🤖 AI Summary
Existing instruction-guided image editing benchmarks oversimplify instructions, failing to reflect complex real-world scenarios. To address this, we introduce the first large-scale benchmark for complex instruction-guided image editing, covering four challenging task categories: fine-grained spatial localization, appearance modification, dynamic state changes, and object interaction. We propose an MLLM-human collaborative construction framework and a novel four-dimensional instruction disentanglement strategy—decoupling position, appearance, dynamics, and objects—to systematically model intricate editing intents for the first time. Our pipeline integrates structured instruction parsing, fine-grained scene synthesis, and multi-dimensional human verification. Experiments expose critical bottlenecks in mainstream models’ spatial reasoning and contextual understanding.

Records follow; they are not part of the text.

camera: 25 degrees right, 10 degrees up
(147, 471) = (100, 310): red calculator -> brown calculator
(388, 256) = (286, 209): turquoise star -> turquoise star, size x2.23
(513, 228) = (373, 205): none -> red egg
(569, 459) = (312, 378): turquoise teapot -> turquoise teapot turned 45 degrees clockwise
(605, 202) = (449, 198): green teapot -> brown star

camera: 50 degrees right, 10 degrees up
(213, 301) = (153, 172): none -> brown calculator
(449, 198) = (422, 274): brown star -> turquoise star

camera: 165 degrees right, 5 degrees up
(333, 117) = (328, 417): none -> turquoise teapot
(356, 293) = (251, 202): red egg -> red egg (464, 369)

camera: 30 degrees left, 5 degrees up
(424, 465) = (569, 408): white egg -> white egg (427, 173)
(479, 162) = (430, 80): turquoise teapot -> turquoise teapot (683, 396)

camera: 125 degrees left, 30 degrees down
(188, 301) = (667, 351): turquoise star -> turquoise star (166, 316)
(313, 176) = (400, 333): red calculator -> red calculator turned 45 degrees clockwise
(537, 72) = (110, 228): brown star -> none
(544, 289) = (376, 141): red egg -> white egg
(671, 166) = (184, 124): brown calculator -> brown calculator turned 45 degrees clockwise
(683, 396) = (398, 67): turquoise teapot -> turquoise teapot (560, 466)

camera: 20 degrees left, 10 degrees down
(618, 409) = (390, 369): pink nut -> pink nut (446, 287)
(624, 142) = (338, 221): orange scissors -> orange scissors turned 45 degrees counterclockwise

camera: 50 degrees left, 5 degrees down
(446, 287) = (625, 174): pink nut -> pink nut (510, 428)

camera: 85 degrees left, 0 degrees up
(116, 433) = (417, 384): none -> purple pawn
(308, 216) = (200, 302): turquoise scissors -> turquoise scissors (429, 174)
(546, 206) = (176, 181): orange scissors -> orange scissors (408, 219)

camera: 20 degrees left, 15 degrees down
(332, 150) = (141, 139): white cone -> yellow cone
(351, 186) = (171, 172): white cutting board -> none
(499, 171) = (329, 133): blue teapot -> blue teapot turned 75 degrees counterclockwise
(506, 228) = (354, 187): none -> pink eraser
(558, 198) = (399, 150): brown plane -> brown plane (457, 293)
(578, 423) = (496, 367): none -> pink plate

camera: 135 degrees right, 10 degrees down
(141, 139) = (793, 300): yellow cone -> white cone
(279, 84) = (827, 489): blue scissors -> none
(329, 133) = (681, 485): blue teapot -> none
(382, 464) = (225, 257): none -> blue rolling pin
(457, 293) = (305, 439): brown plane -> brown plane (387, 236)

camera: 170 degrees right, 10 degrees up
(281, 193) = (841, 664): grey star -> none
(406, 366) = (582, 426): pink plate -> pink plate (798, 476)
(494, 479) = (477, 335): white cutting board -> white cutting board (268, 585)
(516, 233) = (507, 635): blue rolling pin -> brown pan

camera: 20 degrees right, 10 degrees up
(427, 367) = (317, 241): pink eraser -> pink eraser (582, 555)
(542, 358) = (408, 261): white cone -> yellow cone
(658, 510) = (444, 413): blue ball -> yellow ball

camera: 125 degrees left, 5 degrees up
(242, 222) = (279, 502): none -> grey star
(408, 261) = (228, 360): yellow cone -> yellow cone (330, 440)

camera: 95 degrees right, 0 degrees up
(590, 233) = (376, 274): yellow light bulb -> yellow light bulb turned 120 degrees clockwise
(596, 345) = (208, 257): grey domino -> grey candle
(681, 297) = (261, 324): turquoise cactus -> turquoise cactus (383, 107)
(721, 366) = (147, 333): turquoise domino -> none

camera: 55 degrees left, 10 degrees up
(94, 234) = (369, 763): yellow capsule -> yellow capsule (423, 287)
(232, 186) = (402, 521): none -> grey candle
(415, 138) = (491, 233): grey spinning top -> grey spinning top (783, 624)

This benchmark establishes a diagnostic evaluation standard and actionable optimization pathways toward next-generation image editing systems that are reasoning-capable, disentangled, and highly controllable. (149 words)
📝 Abstract
While real-world applications increasingly demand intricate scene manipulation, existing instruction-guided image editing benchmarks often oversimplify task complexity and lack comprehensive, fine-grained instructions. To bridge this gap, we introduce, a large-scale benchmark specifically designed for complex instruction-guided image editing. CompBench features challenging editing scenarios that incorporate fine-grained instruction following, spatial and contextual reasoning, thereby enabling comprehensive evaluation of image editing models' precise manipulation capabilities. To construct CompBench, We propose an MLLM-human collaborative framework with tailored task pipelines. Furthermore, we propose an instruction decoupling strategy that disentangles editing intents into four key dimensions: location, appearance, dynamics, and objects, ensuring closer alignment between instructions and complex editing requirements. Extensive evaluations reveal that CompBench exposes fundamental limitations of current image editing models and provides critical insights for the development of next-generation instruction-guided image editing systems.